The InnoDB tables fully support ACID-compliant and transactions. They are also very optimal for performance. InnoDB table supports foreign keys, commit, rollback, roll-and forward operations. The size of the InnoDB table can be up to 64TB.

Like MyISAM, the InnoDB tables are portable between different platforms and OSes. MySQL also checks and repair InnoDB tables, if necessary, at startup.

MERGE

A MERGE table is a virtual table that combines multiple MyISAM tables, which has similar structure, into one table. The MERGE storage engine is also known as the MRG_MyISAM engine. The MERGE table does not have its own indexes; it uses indexes of the component tables instead.

Using MERGE table, you can speed up performance in joining multiple tables. MySQL only allows you to perform SELECT, DELETE, UPDATE and INSERT operations on the MERGE tables. If you use DROP TABLE statement on a MERGE table, only MERGE specification is removed. The underlying tables will not be affected.

Memory

The memory tables are stored in memory and used hash indexes so that they are faster than MyISAM tables. The lifetime of the data of the memory tables depends on the up time of the database server. The memory storage engine is formerly known as HEAP.

Archive

The archive storage engine allows you to store a large number of records, which for archiving purpose, into a compressed format to save disk space. The archive storage engine compresses a record when it is inserted and decompress it using zlib library as it is read.

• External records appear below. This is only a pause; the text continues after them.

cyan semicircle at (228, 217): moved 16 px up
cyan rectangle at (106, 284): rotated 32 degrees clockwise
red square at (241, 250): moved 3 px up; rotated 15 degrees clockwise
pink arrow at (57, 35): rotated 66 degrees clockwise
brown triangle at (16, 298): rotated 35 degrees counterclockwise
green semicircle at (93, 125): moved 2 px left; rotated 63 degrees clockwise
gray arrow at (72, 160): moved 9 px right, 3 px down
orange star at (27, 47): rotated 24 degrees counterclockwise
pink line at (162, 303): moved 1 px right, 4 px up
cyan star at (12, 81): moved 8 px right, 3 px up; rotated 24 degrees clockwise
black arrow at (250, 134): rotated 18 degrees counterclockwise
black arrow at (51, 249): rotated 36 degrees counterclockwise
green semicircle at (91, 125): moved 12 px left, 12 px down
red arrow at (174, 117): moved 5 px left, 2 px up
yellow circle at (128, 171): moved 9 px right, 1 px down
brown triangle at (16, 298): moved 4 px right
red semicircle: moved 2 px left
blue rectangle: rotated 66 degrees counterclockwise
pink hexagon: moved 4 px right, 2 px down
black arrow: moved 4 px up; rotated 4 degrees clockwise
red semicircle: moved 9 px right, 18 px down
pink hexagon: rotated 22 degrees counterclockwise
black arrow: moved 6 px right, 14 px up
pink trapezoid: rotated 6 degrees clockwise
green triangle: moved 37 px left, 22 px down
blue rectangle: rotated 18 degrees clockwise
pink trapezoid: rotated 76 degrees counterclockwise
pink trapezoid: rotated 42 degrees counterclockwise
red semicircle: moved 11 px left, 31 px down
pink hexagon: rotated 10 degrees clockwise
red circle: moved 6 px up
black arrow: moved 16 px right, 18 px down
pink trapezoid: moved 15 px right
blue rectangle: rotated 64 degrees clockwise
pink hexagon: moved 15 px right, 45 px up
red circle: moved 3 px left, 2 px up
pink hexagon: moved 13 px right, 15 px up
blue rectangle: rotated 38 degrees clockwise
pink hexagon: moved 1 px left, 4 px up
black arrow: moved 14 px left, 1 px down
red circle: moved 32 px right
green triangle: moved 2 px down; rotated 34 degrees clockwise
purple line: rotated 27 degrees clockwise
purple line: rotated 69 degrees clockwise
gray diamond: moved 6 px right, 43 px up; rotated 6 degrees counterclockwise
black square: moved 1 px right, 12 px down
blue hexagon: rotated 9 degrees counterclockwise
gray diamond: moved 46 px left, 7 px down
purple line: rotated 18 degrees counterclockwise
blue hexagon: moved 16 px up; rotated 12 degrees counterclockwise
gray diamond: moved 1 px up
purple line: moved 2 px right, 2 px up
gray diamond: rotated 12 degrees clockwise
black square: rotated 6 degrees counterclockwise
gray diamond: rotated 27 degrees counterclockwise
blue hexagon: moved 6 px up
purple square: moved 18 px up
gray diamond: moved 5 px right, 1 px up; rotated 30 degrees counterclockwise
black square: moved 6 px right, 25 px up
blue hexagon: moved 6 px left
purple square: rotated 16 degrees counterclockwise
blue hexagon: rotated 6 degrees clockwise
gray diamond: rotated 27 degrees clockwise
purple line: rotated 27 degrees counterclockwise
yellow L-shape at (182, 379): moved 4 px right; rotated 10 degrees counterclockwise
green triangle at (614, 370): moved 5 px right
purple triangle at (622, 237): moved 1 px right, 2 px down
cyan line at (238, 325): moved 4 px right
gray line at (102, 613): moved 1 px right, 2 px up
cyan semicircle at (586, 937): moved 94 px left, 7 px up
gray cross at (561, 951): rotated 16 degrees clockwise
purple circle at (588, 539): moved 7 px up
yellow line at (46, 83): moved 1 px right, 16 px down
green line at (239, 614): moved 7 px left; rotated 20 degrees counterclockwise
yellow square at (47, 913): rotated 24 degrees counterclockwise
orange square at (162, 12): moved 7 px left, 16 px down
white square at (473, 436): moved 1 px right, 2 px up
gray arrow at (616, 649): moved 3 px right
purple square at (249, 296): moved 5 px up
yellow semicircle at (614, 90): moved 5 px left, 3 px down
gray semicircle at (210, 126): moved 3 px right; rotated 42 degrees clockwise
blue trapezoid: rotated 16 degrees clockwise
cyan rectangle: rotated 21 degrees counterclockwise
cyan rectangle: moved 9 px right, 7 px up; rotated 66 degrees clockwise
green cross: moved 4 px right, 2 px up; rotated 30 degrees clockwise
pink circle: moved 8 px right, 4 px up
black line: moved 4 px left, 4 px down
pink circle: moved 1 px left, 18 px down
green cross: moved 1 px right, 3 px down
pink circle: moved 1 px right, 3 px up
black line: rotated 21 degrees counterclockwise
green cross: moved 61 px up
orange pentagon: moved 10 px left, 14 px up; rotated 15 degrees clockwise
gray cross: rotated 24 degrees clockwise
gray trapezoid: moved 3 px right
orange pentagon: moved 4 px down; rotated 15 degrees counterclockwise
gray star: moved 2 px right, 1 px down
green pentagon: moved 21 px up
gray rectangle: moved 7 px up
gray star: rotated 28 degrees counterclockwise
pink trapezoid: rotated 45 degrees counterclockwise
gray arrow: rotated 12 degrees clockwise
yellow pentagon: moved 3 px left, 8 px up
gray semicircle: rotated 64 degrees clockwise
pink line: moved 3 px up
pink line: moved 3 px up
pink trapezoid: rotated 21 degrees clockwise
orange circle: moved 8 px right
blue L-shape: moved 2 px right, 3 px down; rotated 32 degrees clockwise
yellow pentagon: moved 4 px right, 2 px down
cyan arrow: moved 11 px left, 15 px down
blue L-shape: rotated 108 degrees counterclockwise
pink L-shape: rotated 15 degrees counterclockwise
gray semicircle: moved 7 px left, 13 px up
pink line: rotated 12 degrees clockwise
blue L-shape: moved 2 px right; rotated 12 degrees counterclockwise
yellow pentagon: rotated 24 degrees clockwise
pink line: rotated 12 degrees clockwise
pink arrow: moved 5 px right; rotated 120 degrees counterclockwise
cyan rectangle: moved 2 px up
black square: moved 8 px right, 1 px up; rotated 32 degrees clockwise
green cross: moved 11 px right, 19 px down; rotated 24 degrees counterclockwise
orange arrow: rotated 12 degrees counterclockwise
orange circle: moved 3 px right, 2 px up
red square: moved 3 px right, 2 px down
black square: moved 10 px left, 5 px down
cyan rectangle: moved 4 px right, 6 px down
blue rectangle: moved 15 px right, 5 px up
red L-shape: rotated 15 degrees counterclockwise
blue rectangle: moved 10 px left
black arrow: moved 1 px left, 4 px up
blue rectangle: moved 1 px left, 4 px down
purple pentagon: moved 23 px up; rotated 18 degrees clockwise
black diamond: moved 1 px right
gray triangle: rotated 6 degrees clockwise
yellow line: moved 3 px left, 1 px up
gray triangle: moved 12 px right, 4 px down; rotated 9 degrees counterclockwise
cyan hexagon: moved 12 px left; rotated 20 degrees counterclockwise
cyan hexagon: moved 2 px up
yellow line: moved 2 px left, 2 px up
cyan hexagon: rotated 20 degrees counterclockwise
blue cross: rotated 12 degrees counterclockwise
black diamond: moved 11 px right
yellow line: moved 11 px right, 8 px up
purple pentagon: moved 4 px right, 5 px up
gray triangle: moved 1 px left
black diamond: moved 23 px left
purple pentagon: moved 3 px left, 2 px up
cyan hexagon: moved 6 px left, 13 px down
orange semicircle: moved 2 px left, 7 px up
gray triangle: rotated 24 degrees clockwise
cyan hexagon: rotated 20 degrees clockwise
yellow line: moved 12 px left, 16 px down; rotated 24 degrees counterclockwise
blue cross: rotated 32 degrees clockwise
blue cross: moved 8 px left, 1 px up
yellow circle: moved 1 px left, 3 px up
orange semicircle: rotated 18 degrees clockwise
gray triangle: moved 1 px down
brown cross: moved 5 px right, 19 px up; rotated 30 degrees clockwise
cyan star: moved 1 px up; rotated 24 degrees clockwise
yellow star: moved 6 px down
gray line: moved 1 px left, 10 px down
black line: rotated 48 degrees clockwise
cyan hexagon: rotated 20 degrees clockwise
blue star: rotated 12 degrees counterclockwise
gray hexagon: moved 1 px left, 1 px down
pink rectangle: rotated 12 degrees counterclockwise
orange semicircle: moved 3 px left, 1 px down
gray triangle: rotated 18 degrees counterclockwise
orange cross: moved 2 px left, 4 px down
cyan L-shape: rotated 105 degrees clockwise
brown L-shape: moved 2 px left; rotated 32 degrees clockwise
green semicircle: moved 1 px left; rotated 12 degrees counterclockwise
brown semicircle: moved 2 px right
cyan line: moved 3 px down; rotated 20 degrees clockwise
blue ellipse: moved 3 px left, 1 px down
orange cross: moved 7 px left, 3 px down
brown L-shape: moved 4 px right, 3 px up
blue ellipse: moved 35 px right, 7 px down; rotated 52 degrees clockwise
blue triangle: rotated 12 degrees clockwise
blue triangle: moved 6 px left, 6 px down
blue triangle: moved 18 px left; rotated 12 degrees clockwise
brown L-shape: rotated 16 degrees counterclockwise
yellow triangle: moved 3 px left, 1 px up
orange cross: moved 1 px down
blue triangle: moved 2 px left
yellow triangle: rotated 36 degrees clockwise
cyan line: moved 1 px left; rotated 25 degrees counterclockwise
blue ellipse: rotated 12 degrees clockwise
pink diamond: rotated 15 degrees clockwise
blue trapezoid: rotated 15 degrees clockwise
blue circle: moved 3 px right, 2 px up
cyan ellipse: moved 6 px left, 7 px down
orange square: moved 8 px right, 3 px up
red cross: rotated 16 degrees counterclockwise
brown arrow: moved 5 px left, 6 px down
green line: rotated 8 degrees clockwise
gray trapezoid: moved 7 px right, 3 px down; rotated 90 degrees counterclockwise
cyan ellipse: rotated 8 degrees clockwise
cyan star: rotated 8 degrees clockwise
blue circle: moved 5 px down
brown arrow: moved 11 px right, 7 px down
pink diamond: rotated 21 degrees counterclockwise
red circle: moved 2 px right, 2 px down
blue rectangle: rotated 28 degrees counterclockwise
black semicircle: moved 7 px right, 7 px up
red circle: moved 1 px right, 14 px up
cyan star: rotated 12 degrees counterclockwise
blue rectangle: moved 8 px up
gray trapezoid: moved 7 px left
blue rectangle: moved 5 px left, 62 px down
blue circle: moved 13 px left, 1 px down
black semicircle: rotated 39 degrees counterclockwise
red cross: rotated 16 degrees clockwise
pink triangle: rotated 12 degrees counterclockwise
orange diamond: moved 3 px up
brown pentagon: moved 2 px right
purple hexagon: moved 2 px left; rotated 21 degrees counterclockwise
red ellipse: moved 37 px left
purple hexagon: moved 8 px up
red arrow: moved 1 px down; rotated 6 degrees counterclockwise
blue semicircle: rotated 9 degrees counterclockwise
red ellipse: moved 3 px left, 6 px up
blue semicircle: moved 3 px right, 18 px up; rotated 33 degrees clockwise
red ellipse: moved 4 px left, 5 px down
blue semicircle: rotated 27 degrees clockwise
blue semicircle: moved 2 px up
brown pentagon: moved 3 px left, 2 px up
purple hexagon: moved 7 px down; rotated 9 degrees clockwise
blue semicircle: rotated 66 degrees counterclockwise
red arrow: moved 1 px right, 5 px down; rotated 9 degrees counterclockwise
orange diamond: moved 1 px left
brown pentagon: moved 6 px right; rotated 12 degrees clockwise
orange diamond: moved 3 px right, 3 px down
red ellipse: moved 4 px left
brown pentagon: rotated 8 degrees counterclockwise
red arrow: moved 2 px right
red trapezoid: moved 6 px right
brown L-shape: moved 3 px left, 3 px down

The archive tables only allow INSERT and SELECT commands. The archive tables do not support indexes, so reading records requires a full table scanning.

CSV

The CSV storage engine stores data in comma-separated values file format. A CSV table brings a convenient way to migrate data into non-SQL applications such as spreadsheet software.

CSV table does not support NULL data type and read operation requires a full table scan.

FEDERATED

The FEDERATED storage engine allows you to manage data from a remote MySQL server without using cluster or replication technology. The local federated table stores no data. When you query data from a local federated table, the data is pull automatically from the remote federated tables.

NDB
This clustered database engine is particularly suited for applications that require the highest possible degree of uptime and availability.

BLACKHOLE
The Blackhole storage engine accepts but does not store data and retrievals always return an empty set. Useful for testing.

EXAMPLE
The Example storage engine is “stub” engine that does nothing. You can create tables with this engine, but no data can be stored in them or retrieved from them.

MyISAM vs InnoDB

MyISAM was the default storage engine chosen by MySQL database, when creating a new table. But since 5.5 version, InnoDB is the default storage engine.

The major differences between these two storage engines are :

  • InnoDB supports transactions which is not supported by tables which use MyISAM storage engine. InnoDB table supports foreign keys, commit, rollback, roll-and forward operations
  • InnoDB has row-level locking, relational integrity i.e. supports foreign keys, which is not possible in MyISAM.
  • InnoDB ‘s performance for high volume data cannot be beaten by any other storage engines available.
  • The size of MyISAM table can be up to 256TB, which is huge. InnoDB tables can be upto 64 TB
  • In addition, MyISAM tables can be compressed into read-only tables to save space.

Tables created in MyISAM are known to have higher speed compared to tables in InnoDB. But since InnoDB supports volume, transactions, integrity it’s always a better option which you are dealing with a larger database. It is worth mentioning that a single database can have tables of different storage engines.

MyISAM is good for read-heavy applications, but it doesn’t scale very well when there are a lot of writes. Even if you are updating one field of one row, the whole table gets locked, and no other process can even read from it until that query is finished. MyISAM is very fast at calculating SELECT COUNT(*) types of queries.

InnoDB tends to be a more complicated storage engine and can be slower than MyISAM for most small applications. But it supports row-based locking, which scales better. It also supports some more advanced features such as transactions.